Exclude the pictures, then restate exactly each line of the data below from the first through the line containing "块，与输出相关的 DAC 驱动模块。".

*** DATA RECORDS ***

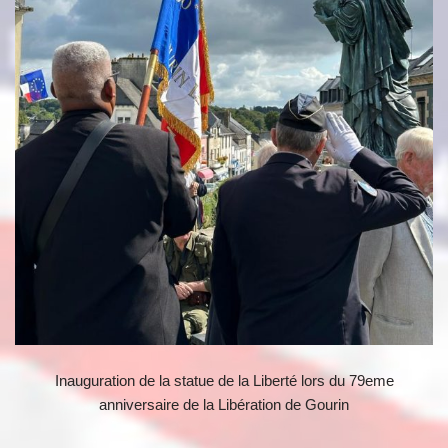
Inauguration de la statue de la Liberté lors du 79eme
anniversaire de la Libération de Gourin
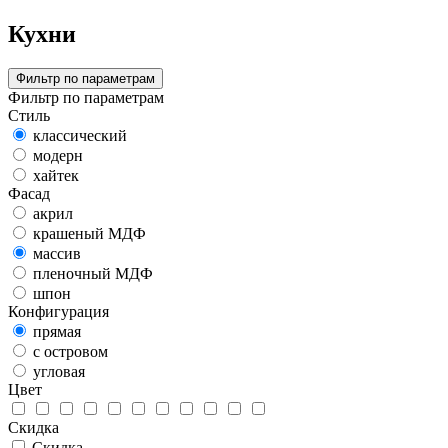
Кухни
Фильтр по параметрам
Фильтр по параметрам
Стиль
классический
модерн
хайтек
Фасад
акрил
крашеный МДФ
массив
пленочный МДФ
шпон
Конфигурация
прямая
с островом
угловая
Цвет
Скидка
Скидка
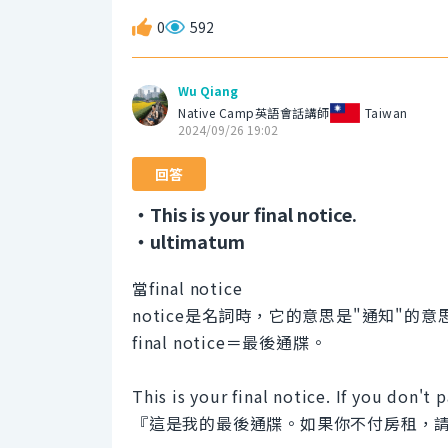
0
592
Wu Qiang
Native Camp英語會話講師
Taiwan
2024/09/26 19:02
回答
・This is your final notice.
・ultimatum
當final notice
notice是名詞時，它的意思是"通知"的意
final notice＝最後通牒。
This is your final notice. If you don't 
『這是我的最後通牒。如果你不付房租，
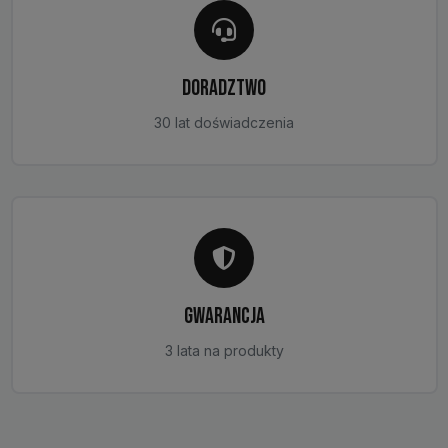
DORADZTWO
30 lat doświadczenia
GWARANCJA
3 lata na produkty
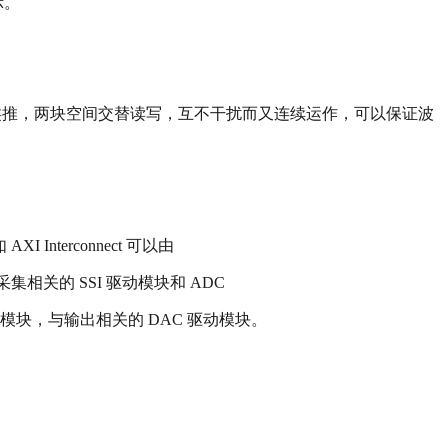
示。
据。以此类推，两块空间交替读写，互不干扰而又连续运作，可以保证波
nterconnect 可以由
集相关的 SSI 驱动模块和 ADC
块，与输出相关的 DAC 驱动模块。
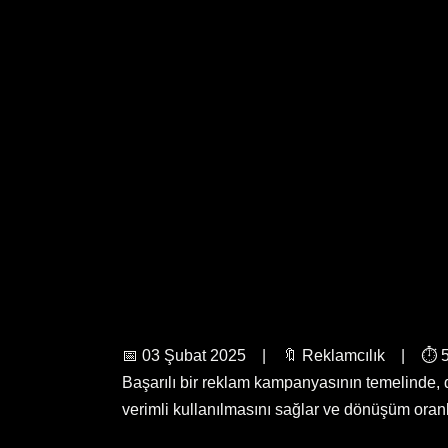
📅 03 Şubat 2025 | 🔖 Reklamcılık | ⏱️ 5 
Başarılı bir reklam kampanyasının temelinde, d
verimli kullanılmasını sağlar ve dönüşüm oranlar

*** End of DATA RECORDS ***

• **EXERCISE ANSWER**:
Inauguration de la statue de la Liberté lors du 79eme
anniversaire de la Libération de Gourin
Кухни
Фильтр по параметрам
Фильтр по параметрам
Стиль
классический
модерн
хайтек
Фасад
акрил
крашеный МДФ
массив
пленочный МДФ
шпон
Конфигурация
прямая
с островом
угловая
Цвет
Скидка
Скидка
0
592
Wu Qiang
Native Camp英語會話講師
Taiwan
2024/09/26 19:02
回答
・This is your final notice.
・ultimatum
當final notice
notice是名詞時，它的意思是"通知"的意
final notice＝最後通牒。
This is your final notice. If you don't 
『這是我的最後通牒。如果你不付房租，
DORADZTWO
30 lat doświadczenia
GWARANCJA
3 lata na produkty
示。
据。以此类推，两块空间交替读写，互不干扰而又连续运作，可以保证波
nterconnect 可以由
集相关的 SSI 驱动模块和 ADC
块，与输出相关的 DAC 驱动模块。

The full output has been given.